Friday, 15 May 2009

The trouble with timers

On the iPhone it seems to have become commonplace to use a NSTimer to trigger redraws on OpenGL ES applications when displaying a changing or animated scene. To run smoothly, a frame rate of 30fps or higher is generally aimed for (60fps being the maximum, limited by the iPhone hardware refresh).

Relying on a timer to fire the code that renders the frame has its pros and its cons. The pros are simplicity and having everything in the same thread of execution (or runloop) means not having to worry about concurrency issues. The cons are what I'm more interested in..

The NSTimer class reference states: A timer is not a real-time mechanism; it fires only when one of the run loop modes to which the timer has been added is running and able to check if the timer’s firing time has passed. Because of the various input sources a typical run loop manages, the effective resolution of the time interval for a timer is limited to on the order of 50-100 milliseconds. If a timer’s firing time occurs while the run loop is in a mode that is not monitoring the timer or during a long callout, the timer does not fire until the next time the run loop checks the timer." Therefore, the actual time at which the timer fires potentially can be a significant period of time after the scheduled firing time.

The low resolution and the fact that a timer can misfire (skip frames) are the most worrying for me.

A frame rate of 60fps means a timer period of 1/60 = 0.016667 seconds (or 16.667ms). What this means is that the frame needs to be rendered well within 16.667ms or the timer will misfire. Flipping buffers when rendering an OpenGL frame can block, depending on the hardware refresh sync, making the likelihood of an overrun (and subsequent misfire) even higher.

What typically happens is the timer fires every 16.667 ms or so (depending on what else the run loop is up to), but for frames whose drawing code has not completed by the next time the timer is meant to fire, the subsequent frame is effectively skipped.


A misfire results in the time between two ticks suddenly being twice the expected period (or possibly a higher multiple of the period if the overrun in the rendering is even higher). Depending on the way in which the animation is implemented in the application, this will usually cause a visible blip or stutter. Regular misfires would make the animation appear jittery and unpleasant.

As most developers simply add the timer to the main runloop, it means that the events need to fire in between whatever other code the main runloop is executing (in particular, user events). This can add inconsistency to the timer period.

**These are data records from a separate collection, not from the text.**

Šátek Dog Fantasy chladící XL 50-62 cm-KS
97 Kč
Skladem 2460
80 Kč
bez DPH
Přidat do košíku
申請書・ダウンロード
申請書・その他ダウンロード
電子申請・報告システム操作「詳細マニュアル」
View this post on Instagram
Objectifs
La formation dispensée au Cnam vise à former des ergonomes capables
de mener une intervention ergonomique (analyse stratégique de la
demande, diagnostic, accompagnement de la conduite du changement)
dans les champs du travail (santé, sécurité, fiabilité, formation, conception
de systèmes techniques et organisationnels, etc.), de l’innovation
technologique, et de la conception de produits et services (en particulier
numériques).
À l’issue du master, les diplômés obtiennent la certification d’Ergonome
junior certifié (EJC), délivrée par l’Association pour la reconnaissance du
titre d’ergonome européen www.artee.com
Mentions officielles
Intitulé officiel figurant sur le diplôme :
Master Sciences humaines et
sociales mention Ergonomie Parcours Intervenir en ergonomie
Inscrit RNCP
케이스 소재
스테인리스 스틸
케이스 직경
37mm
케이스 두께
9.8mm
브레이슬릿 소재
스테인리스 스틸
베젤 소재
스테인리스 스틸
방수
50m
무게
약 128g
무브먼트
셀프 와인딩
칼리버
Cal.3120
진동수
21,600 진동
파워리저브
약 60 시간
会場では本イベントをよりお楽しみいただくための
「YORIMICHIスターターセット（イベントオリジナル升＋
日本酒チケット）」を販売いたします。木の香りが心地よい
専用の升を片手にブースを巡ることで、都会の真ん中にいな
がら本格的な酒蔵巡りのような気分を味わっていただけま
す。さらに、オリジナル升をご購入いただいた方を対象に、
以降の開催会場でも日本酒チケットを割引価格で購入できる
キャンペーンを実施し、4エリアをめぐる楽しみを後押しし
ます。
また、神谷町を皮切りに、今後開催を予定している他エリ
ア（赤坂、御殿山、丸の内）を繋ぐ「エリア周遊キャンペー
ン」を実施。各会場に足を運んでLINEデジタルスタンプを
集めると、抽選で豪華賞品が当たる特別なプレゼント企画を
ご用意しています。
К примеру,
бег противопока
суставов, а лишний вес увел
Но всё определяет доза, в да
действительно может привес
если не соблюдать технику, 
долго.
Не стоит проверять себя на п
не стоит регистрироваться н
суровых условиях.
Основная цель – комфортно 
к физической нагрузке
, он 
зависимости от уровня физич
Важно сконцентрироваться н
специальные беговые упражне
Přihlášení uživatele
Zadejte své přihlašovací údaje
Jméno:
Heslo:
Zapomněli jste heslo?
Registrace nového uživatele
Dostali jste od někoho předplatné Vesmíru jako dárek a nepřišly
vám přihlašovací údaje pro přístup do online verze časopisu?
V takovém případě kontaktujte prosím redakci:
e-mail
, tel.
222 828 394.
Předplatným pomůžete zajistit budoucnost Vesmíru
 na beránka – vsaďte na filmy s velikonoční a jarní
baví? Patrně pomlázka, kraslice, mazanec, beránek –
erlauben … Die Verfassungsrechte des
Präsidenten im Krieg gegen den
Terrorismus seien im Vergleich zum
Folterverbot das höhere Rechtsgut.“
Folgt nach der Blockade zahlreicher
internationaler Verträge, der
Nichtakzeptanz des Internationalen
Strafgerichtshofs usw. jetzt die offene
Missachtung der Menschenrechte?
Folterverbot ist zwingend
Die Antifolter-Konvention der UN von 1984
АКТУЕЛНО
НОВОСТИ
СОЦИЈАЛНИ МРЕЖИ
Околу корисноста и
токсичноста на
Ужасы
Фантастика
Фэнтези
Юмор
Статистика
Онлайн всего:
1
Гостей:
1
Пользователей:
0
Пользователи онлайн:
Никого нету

Things that can be done to improve this situation (many of which can be done together) are:

  1. Optimise the drawing code so that it comfortably completes within the timer period (16.667ms for 60fps). If it's far under this threshold, then the other things happening in the runloop shouldn't regularly push it over the threshold.
  2. Change the animation code so that it does not expect a regular period and animates the scene based on how much time has passed since the last animation. This is not always feasible - see this time-based animation tutorial.
  3. Set the timer on a seperate thread (not the main thread).
  4. Use a thread with its own custom loop rather than a timer. This in itself is not a solution if the rendering regularly exceeds the desired frame rate period, however can improve the smoothness of the animation when combined with some of the other things in this list; it also gives you greater control over when to draw the next frame when the previous frame has overrun, instead of being forced into multiples of the timer.
  5. Increase the timer period and only render the scene when an appropriate amount of time has passed (oversampling).
  6. Decrease the frame rate; however it can only be decreased so far before it starts to look bad.
  7. Decouple the drawing from code that is not directly related to rendering (such as physics simulation or animation logic) - see this blog on fixing the animation timestep for a good overview of this approach.
  8. Synch to the hardware refresh. This is typically what console games do and would be the best approach in many situations. Unfortunately this not currently possible on the iPhone as no hook or callback is provided by the underlying APIs.

My preferred approach is a combination of 1, 2 and 4. If option 8 was available I would go for a combination of 1, 2 and 8.